Required tasks ▸
a) In the news roundup, rewrite the stretch from "Ukrainian woman whose" through "the Mykolaiv region.", substituting "Odesa" for "Mykolaiv".
b) List the headline of each news item collected in the news roundup.
··· Extract to read ···
Weekend catchup: March 30

Here are a collection of news items that I didn’t get a chance to write posts about this week:

Ukrainian woman whose rape caused protests dies

An 18-year-old Ukrainian woman who prosecutors say was gang-raped, half-strangled and then set on fire in an attack that sparked street protests in a provincial Ukrainian town, has died, a hospital official said on Thursday. Hundreds of people took to the streets earlier this month after police released two of Oksana Makar’s three suspected attackers whose parents had political connections, re-igniting a public debate on corruption in the ex-Soviet republic. Interior Minister Vitaly Zakharchenko confirmed earlier this month that the parents of at least one of the three suspects were former government officials in the Mykolaiv region.

 

What Goes on in There?: Taras H. Shevchenko Museum

the two-storey building that houses Toronto’s

Taras H. Shevchenko Museum is a cultural oasis, wedged incongruously between a dentist’s office and an employment agency. Inside, visitors will find a two-storey homage to Shevchenko, a 19th-century Ukrainian poet, artist, and rebel. The museum’s original location north of Oakville was damaged by arson in 1988. In 2001, its three-metre bronze statue of Shevchenko was sawed down and stolen by hooligans. Only the head was returned, when a Hamilton antique dealer tried to sell it back to the museum last November, apparently unaware of its criminal origins

 

Child coal mining film banned at Kyiv festival

After scooping 10 awards at international festivals, a Ukrainian-Estonian documentary on child labor in abandoned mines finally made it home to Ukraine. It was scheduled to premiere at an international documentary festival on March 24. But instead, in a bizarre and unprecedented turn of events, “Pit Number 8” was banned by its own Ukrainian producer.
··· Data records ···
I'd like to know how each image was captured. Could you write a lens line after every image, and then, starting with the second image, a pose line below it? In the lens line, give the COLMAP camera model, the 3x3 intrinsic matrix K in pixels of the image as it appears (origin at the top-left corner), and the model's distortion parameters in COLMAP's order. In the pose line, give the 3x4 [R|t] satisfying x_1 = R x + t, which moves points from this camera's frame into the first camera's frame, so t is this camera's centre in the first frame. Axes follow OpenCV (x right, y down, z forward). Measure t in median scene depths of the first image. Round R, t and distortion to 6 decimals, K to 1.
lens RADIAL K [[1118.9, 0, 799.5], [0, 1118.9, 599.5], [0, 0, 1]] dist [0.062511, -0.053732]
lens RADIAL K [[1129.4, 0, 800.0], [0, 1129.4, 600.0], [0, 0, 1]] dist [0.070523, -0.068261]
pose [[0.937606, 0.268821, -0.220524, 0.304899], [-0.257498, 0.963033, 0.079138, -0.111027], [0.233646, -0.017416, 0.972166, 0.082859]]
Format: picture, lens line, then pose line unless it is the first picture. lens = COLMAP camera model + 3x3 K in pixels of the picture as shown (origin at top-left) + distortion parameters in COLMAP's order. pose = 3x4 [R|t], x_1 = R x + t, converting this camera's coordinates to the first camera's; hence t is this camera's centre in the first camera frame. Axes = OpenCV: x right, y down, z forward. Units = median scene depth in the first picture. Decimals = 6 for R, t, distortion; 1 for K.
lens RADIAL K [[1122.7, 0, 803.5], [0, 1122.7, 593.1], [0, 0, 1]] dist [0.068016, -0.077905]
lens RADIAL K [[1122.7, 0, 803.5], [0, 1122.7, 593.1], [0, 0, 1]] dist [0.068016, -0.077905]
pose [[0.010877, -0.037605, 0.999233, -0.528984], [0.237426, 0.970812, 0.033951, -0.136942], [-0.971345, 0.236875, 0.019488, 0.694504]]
···
Answers to the exercise ▸
a)
Ukrainian woman whose rape caused protests dies

An 18-year-old Ukrainian woman who prosecutors say was gang-raped, half-strangled and then set on fire in an attack that sparked street protests in a provincial Ukrainian town, has died, a hospital official said on Thursday. Hundreds of people took to the streets earlier this month after police released two of Oksana Makar’s three suspected attackers whose parents had political connections, re-igniting a public debate on corruption in the ex-Soviet republic. Interior Minister Vitaly Zakharchenko confirmed earlier this month that the parents of at least one of the three suspects were former government officials in the Odesa region.

b)
- Ukrainian woman whose rape caused protests dies
- What Goes on in There?: Taras H. Shevchenko Museum
- Child coal mining film banned at Kyiv festival